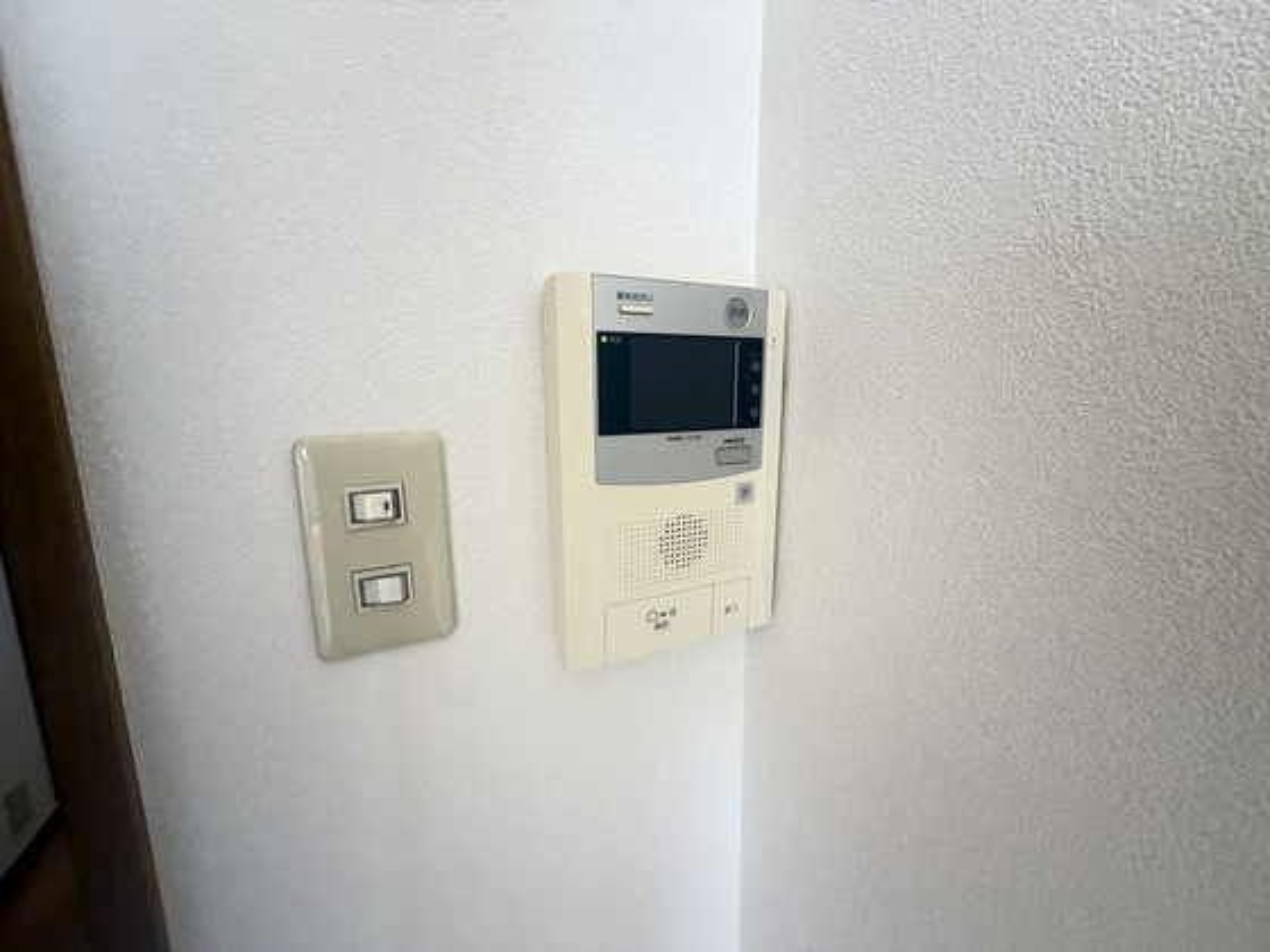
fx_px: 514
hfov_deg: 102.1
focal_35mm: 14
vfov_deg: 85.7
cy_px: 476
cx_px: 635
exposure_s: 1/86
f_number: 2.2
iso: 320
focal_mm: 2.22
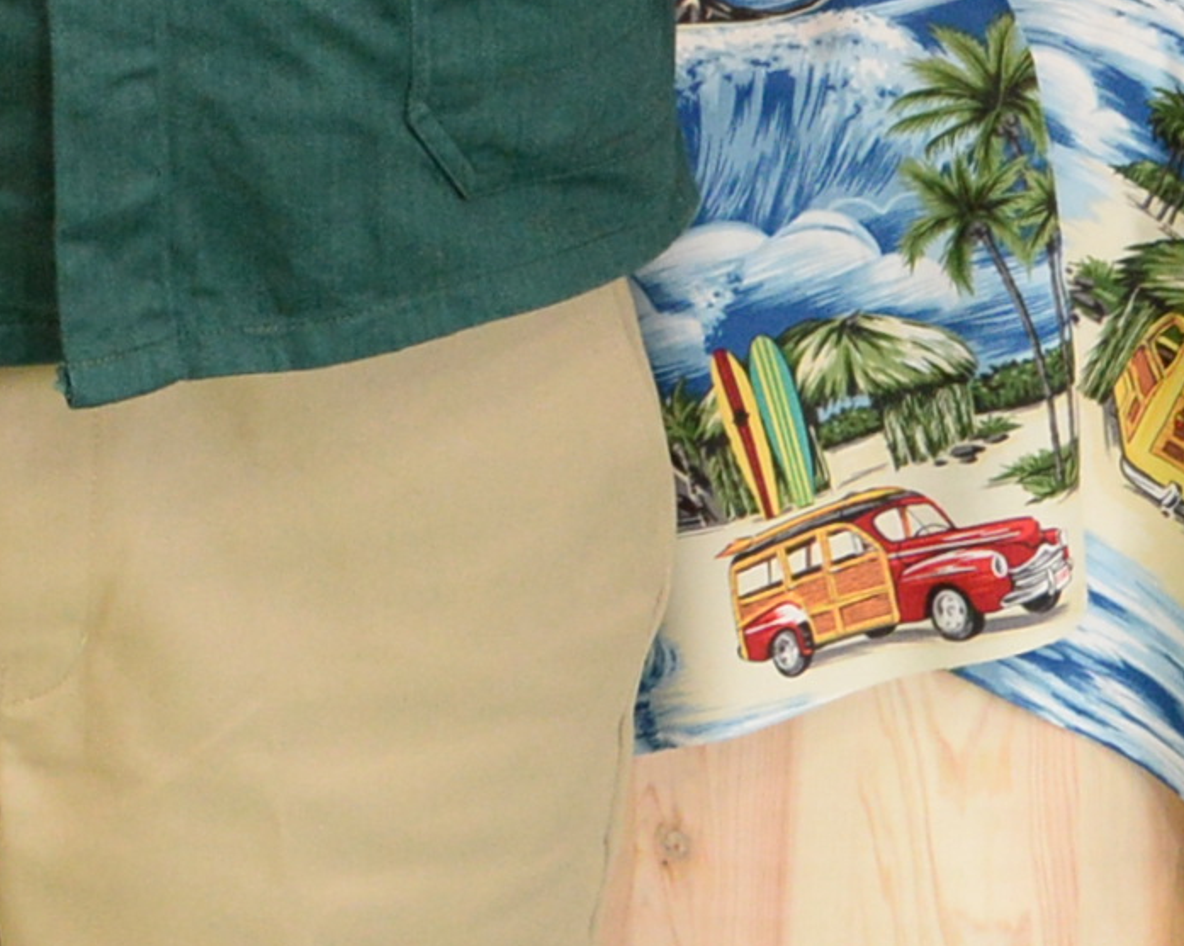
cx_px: -868
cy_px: -1129
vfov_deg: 7.7
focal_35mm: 189
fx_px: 6620
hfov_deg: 9.8
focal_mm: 38
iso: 4000
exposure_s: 1/160
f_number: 6.3
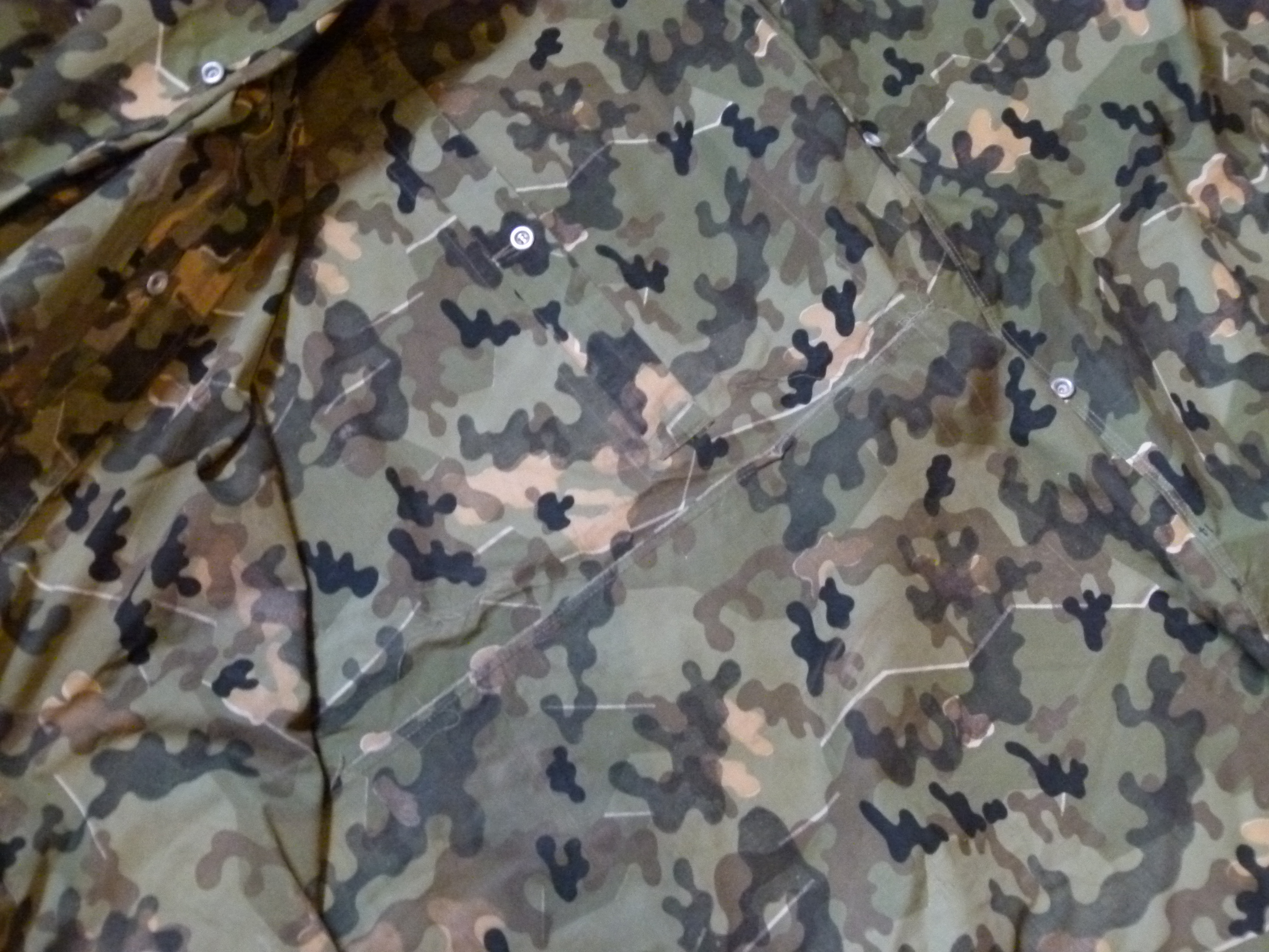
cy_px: 476
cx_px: 634
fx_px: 1466
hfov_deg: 46.8
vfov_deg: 36.0
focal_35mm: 40
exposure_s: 1/13
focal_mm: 7.3
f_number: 3.1
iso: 800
━━━━
--- WHAT IS EXPECTED ---
Nothing but the lines from the one that contains "fx_px: 1466" through the end of the data above should appear, each reproduced exactly.

--- OUTPUT OF THE EXERCISE ---
fx_px: 1466
hfov_deg: 46.8
vfov_deg: 36.0
focal_35mm: 40
exposure_s: 1/13
focal_mm: 7.3
f_number: 3.1
iso: 800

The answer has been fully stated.